Reluctant goodbye to smoking
November 28th, 2009The telephone was ringing as I came downstairs this morning . I could scarcely speak for coughing. It is now so bad just after I wake up that I am exhausted before I have had breakfast. I realised that I have to stop. My lungs have no room for any more smoke. Since I started smoking aged 17 I have inhaled 420,000 cigarettes. That’s 7,000 a year which has cost me £126,000 at today’s prices. If I go on the coughing will kill me.
So that’s settled then. And in 2010 I can give myself a real treat with that two grand which will not go up in smoke.
Except for one small problem. I came to the same conclusion a few weeks ago. I began to gradually reduce my consumption. Successfully for a time. But by the time I was writing the blog on the new film Bright Star about Keats and Fanny Brawne I was compensating by smoking more than usual. The weed helped to dull the pain of re-reading about his doomed love affair and painful death at 25.
I have not smoked today and when I looked at my watch just now I was astonished. It is now 1 PM. I stop after every couple of sentences, to reach for a cigarette, although just three hours ago I made the decision to stop smoking immediately. Not smoking slows me down, leaves me with a permanent sense that something is wrong.
This time my intention is to stop for one week and then review the situation. If the cough has abated somewhat I shall then experiment with another week of not smoking.
But, – and here’s a tip for the government – having an extra two grand to spend is no incentive. Right from when I started as a student I was spending more on cigarettes than I could afford. Putting the tax up does not change the behaviour of those who are addicted to smoking. For the poor – and a greater percentage of the surviving smokers are poor – that my mean cutting down on food, drink and shelter. Because for the true addict promises more pleasure than indulging the addiction.
These days nearly all smokers are addicts, who smoke despite the ‘smoking kills’ message on the box. The ‘social smokers’ no longer exist, because it is no longer socially acceptable to smoke.
(The picture is tthere to relieve the tedium of the smoking story. I took it on Wendnesday night experimenting with night photography in Lyme Regis. But the red telephone kxosk is also one of the icons of the age when nearly everybody smoked. Nobody uses it any more. But it is cheering street architecture. It should be preserved.)

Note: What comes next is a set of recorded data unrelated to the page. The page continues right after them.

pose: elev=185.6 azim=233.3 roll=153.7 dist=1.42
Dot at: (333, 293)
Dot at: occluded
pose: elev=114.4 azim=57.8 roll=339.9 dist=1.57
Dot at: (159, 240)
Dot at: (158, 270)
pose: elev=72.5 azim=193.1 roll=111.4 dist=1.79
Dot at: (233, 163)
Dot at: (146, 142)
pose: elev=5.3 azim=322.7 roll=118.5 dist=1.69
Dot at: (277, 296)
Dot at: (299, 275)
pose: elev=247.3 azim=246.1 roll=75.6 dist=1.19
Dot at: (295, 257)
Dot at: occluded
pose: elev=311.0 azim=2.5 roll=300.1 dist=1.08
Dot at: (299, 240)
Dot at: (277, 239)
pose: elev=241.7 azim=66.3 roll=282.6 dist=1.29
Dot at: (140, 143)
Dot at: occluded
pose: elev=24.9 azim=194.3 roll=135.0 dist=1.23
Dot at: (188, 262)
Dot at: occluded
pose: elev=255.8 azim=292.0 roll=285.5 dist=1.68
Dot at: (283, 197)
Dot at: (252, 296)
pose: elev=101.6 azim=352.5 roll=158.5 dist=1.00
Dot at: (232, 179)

November 30th, 2009 at 5:43 pm
Well Bob,
While you have been struggling with you lack of nicotine intake, your shed door was banging away all Saturday night, and surprisingly it is still on it’s hinges. I don’t think you looked at it Sunday as it was the same, or today, so it would be a very good idea to sort it out, and it will take you off the smoke thoughts when you have something else to do.